### Your goal
Pull every line containing the word "need" out of the material below.
BEGIN
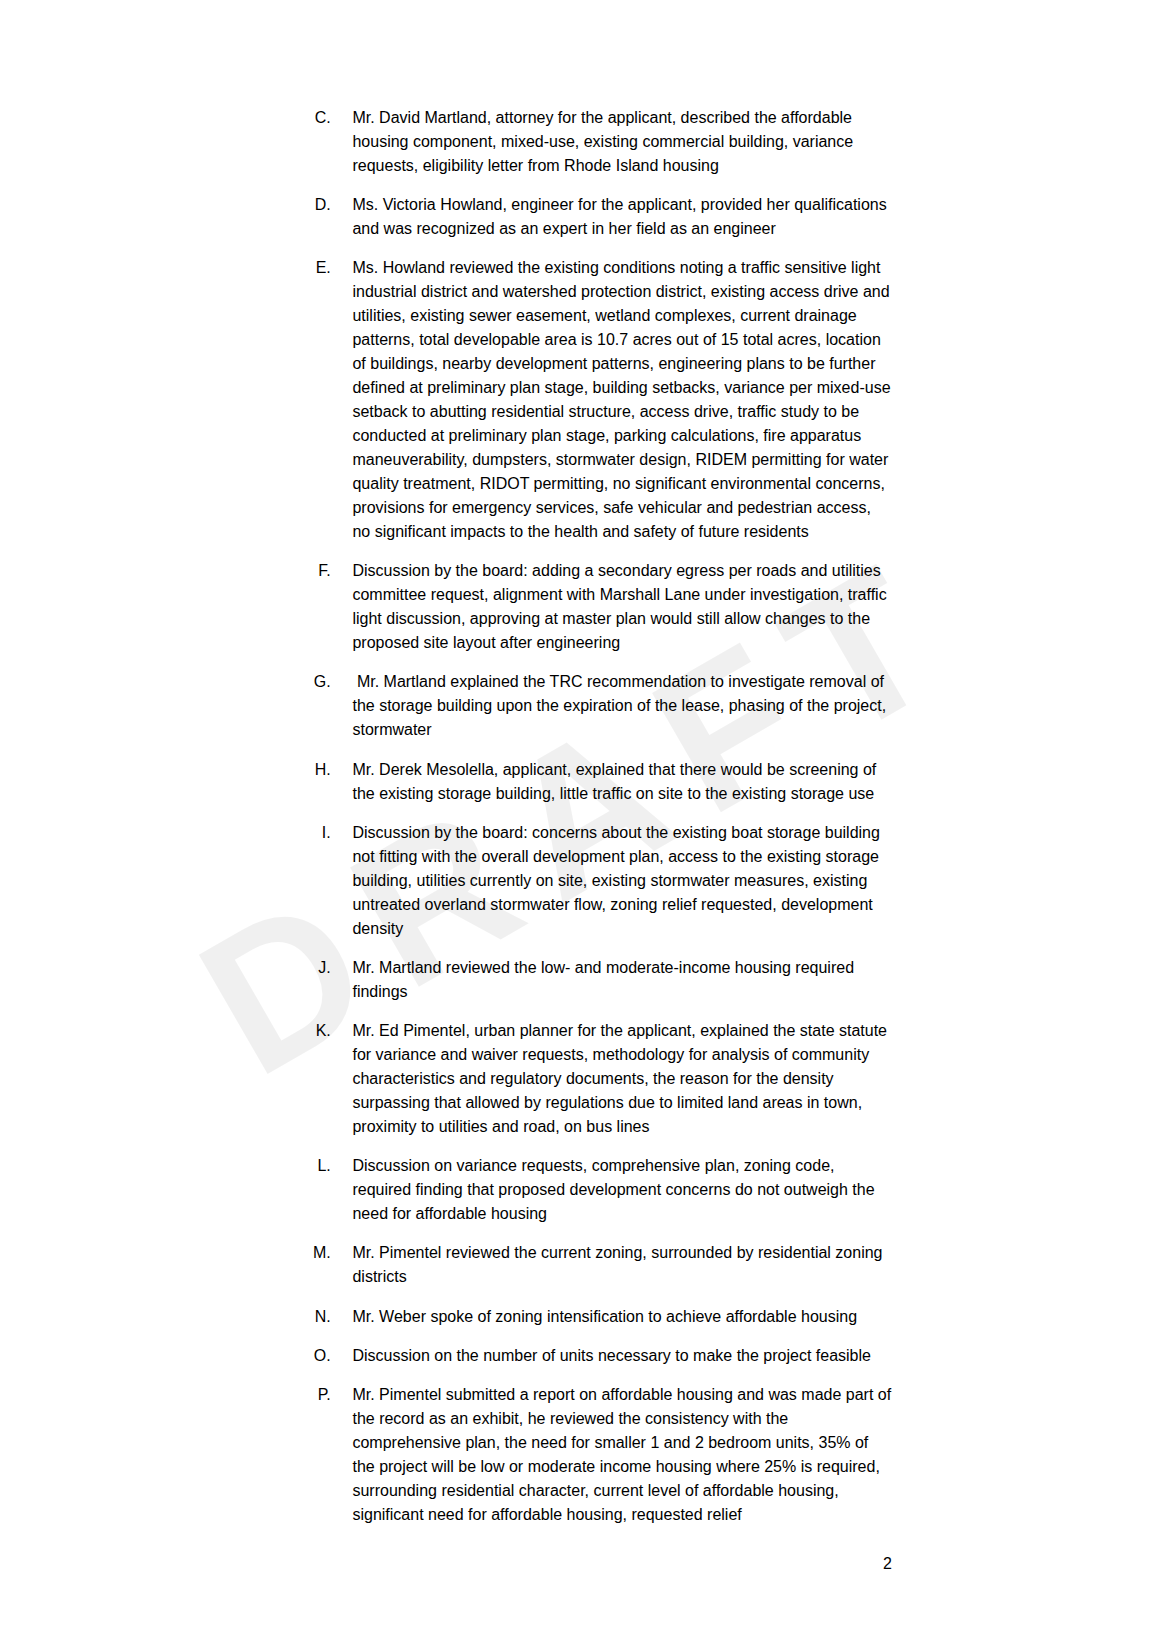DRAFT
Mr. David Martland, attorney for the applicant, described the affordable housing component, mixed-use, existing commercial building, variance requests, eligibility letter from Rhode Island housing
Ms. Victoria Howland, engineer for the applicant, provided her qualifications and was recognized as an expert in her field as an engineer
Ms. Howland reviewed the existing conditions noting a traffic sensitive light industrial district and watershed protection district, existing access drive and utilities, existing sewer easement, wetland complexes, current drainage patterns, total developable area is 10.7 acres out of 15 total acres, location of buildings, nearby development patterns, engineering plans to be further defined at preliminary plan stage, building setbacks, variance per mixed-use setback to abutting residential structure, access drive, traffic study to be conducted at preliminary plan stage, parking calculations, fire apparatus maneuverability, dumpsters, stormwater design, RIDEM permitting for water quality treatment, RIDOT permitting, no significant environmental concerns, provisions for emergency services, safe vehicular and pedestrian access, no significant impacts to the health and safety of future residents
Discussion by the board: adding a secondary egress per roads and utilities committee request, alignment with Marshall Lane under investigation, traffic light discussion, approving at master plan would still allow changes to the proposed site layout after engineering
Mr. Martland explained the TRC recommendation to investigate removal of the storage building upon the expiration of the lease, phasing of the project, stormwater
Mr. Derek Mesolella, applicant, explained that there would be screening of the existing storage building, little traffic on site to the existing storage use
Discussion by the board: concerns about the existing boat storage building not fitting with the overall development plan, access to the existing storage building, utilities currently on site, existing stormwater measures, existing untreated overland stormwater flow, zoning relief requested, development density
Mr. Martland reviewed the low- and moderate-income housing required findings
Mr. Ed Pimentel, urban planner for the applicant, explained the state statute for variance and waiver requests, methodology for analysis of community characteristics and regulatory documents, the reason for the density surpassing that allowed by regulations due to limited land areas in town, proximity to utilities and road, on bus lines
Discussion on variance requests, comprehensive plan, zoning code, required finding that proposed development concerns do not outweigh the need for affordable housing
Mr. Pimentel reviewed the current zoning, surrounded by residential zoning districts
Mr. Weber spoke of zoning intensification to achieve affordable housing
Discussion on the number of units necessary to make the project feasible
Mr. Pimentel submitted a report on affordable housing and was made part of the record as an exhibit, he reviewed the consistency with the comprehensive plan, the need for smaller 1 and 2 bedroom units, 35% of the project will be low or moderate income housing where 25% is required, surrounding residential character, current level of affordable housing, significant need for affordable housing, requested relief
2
END
BEGIN
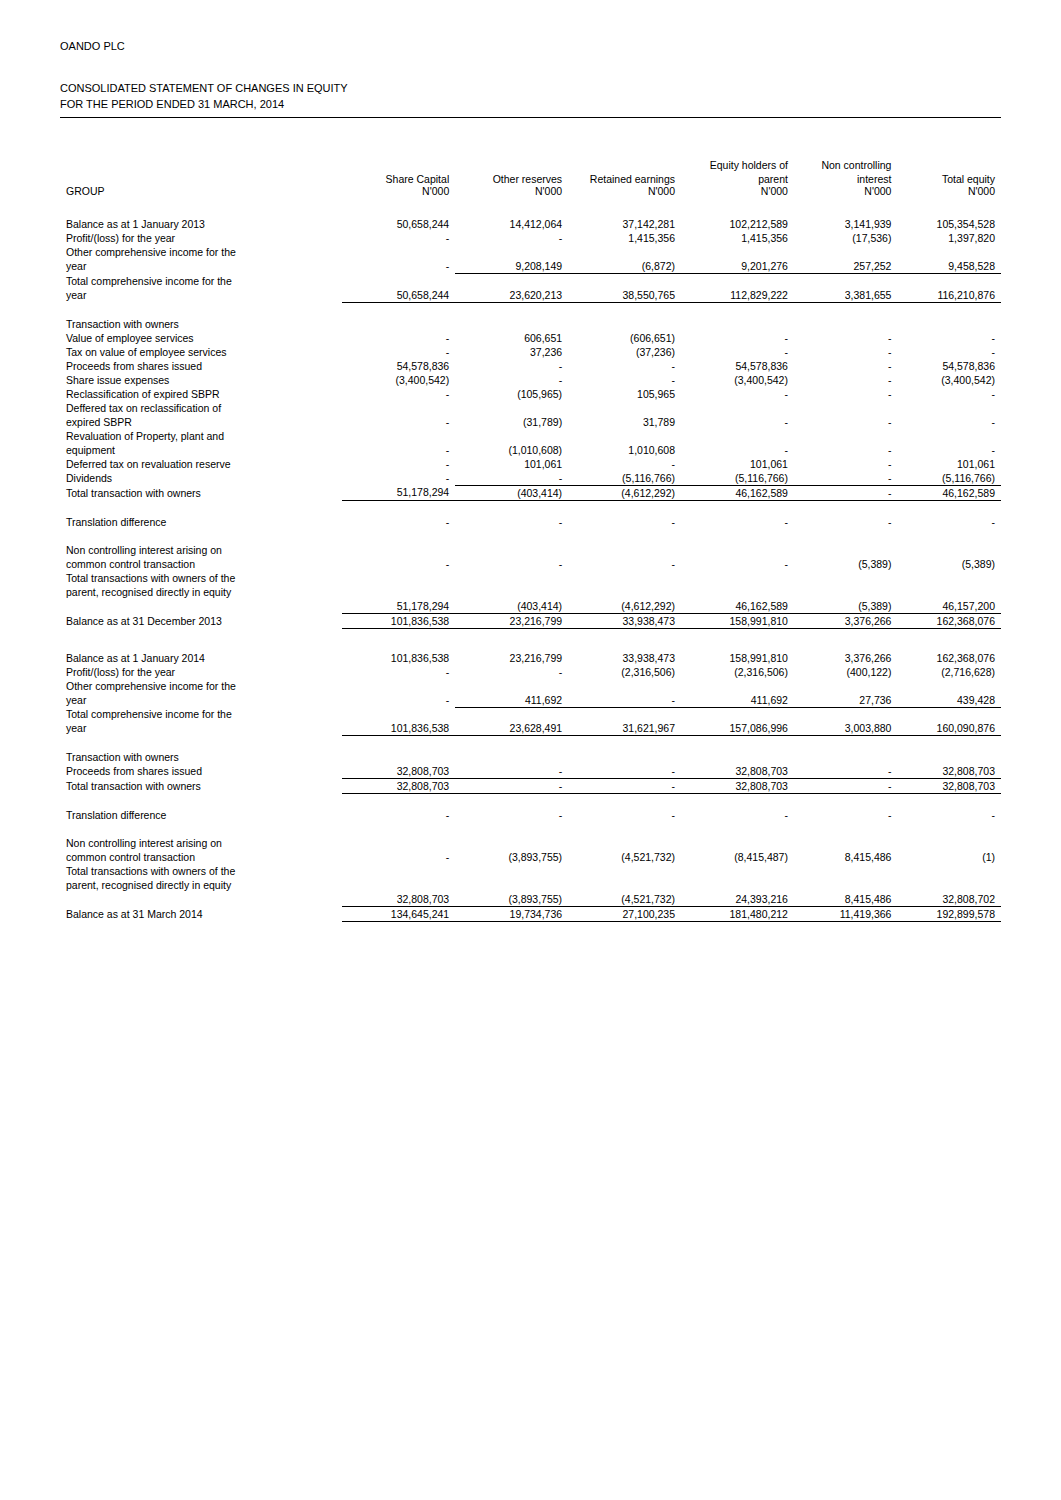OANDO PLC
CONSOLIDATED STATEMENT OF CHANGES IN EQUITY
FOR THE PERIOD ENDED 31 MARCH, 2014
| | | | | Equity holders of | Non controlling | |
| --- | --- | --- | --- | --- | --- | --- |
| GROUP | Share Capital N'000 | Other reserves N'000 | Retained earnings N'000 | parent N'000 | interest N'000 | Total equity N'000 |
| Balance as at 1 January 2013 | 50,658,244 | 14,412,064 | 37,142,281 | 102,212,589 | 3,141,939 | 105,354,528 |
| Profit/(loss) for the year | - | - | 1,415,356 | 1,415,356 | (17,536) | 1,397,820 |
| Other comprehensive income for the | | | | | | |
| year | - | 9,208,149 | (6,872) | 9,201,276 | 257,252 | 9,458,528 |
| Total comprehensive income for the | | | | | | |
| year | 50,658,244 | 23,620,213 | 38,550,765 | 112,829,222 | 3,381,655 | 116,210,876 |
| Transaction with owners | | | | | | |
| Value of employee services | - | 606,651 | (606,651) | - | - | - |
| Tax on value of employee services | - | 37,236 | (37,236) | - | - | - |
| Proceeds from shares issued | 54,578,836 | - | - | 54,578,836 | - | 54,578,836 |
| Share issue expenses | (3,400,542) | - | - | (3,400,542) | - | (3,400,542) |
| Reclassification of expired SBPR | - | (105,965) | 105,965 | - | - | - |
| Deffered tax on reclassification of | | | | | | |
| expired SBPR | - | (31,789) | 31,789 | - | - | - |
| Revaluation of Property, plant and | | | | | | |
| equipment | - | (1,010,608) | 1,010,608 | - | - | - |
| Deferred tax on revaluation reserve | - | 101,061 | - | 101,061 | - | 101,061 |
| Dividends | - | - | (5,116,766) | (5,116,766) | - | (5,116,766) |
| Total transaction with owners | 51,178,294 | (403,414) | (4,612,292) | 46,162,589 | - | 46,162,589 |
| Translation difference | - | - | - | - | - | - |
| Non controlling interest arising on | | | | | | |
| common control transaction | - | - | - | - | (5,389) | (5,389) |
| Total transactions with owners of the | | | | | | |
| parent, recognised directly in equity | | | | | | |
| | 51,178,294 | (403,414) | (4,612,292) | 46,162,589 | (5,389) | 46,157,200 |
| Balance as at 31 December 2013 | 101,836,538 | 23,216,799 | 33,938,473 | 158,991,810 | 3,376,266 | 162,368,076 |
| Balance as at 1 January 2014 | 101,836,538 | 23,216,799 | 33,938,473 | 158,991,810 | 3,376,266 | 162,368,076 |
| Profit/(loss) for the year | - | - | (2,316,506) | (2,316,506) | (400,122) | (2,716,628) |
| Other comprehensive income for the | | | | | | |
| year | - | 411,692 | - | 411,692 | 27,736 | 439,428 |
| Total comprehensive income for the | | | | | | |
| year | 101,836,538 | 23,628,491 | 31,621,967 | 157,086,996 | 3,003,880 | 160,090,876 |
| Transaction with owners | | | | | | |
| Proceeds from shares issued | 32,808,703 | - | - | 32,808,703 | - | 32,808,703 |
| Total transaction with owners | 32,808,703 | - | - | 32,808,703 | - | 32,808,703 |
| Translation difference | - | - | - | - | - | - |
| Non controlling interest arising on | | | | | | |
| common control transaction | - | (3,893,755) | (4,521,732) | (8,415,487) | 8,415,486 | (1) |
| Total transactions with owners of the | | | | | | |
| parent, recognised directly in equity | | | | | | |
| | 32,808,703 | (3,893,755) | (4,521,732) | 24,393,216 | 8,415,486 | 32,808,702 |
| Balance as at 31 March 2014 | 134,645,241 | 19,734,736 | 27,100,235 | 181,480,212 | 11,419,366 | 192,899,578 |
END
BEGIN
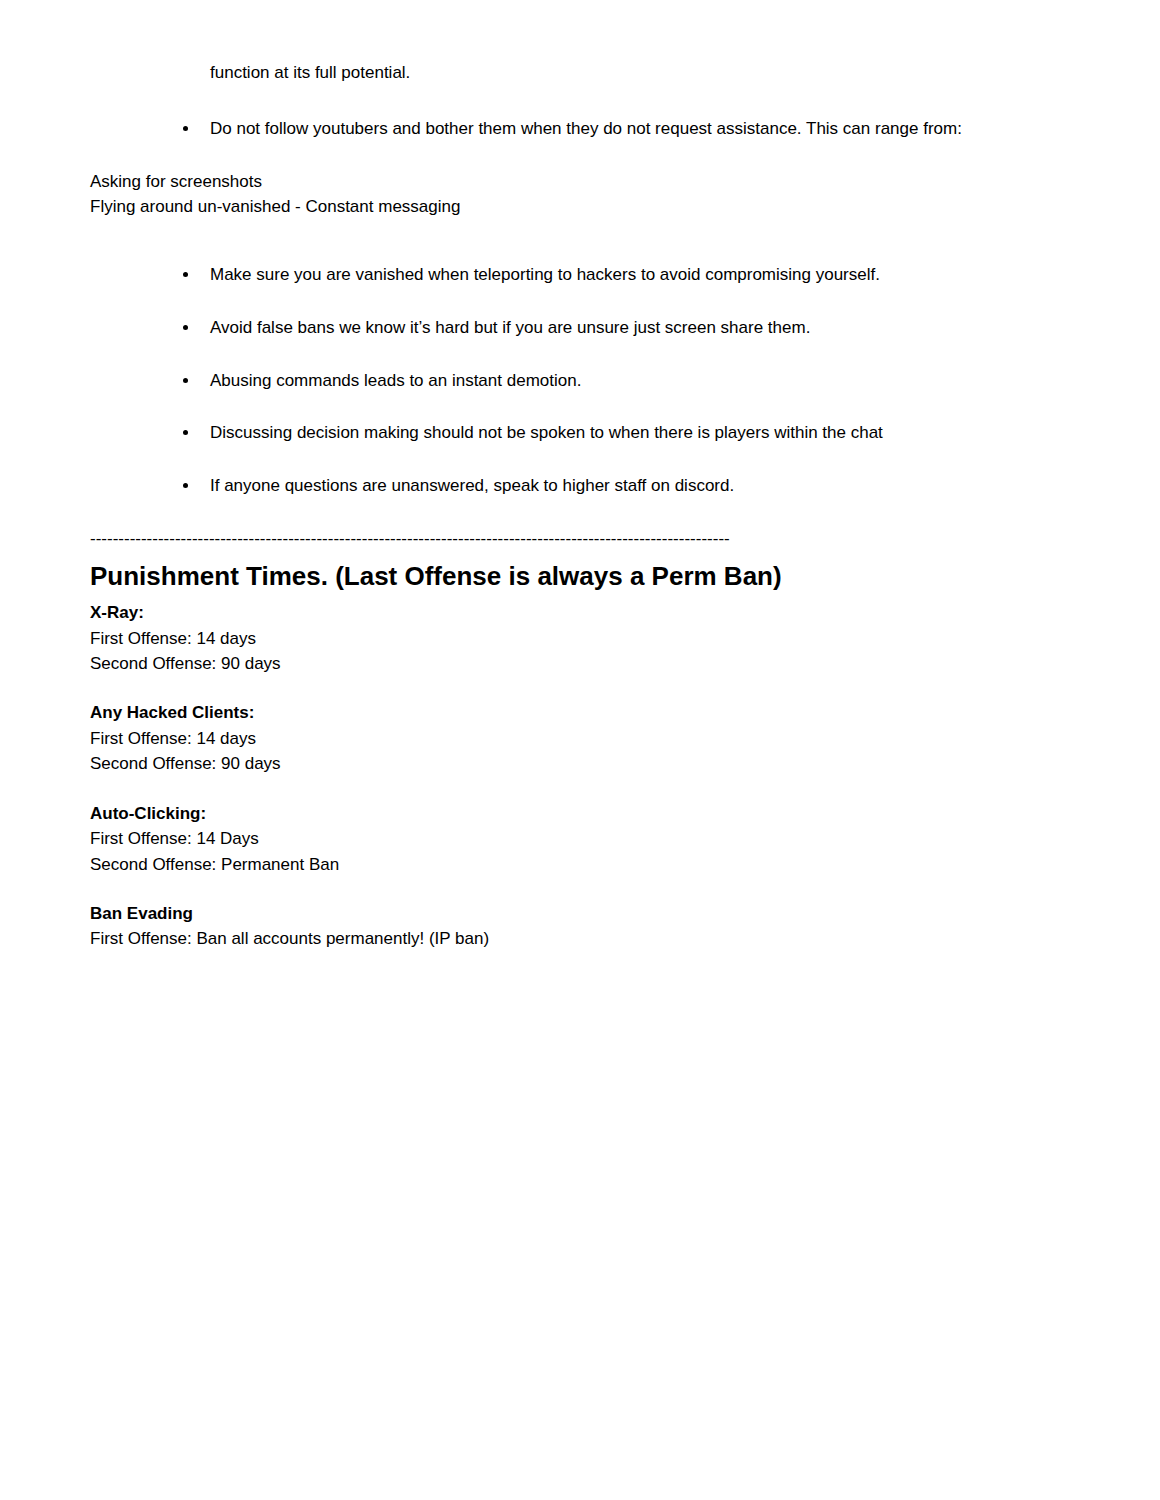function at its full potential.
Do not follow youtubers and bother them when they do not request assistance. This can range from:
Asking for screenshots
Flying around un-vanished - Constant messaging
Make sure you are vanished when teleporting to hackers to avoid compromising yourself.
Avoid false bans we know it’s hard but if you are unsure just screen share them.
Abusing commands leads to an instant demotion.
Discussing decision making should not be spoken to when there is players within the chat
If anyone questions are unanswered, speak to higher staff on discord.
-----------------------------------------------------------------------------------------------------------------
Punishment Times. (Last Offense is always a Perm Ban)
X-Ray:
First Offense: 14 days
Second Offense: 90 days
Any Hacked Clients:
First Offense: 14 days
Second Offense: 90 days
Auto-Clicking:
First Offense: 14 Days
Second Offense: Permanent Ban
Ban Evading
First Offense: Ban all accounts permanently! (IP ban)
END
### Response box
Discussion on variance requests, comprehensive plan, zoning code, required finding that proposed development concerns do not outweigh the need for affordable housing
Mr. Pimentel submitted a report on affordable housing and was made part of the record as an exhibit, he reviewed the consistency with the comprehensive plan, the need for smaller 1 and 2 bedroom units, 35% of the project will be low or moderate income housing where 25% is required, surrounding residential character, current level of affordable housing, significant need for affordable housing, requested relief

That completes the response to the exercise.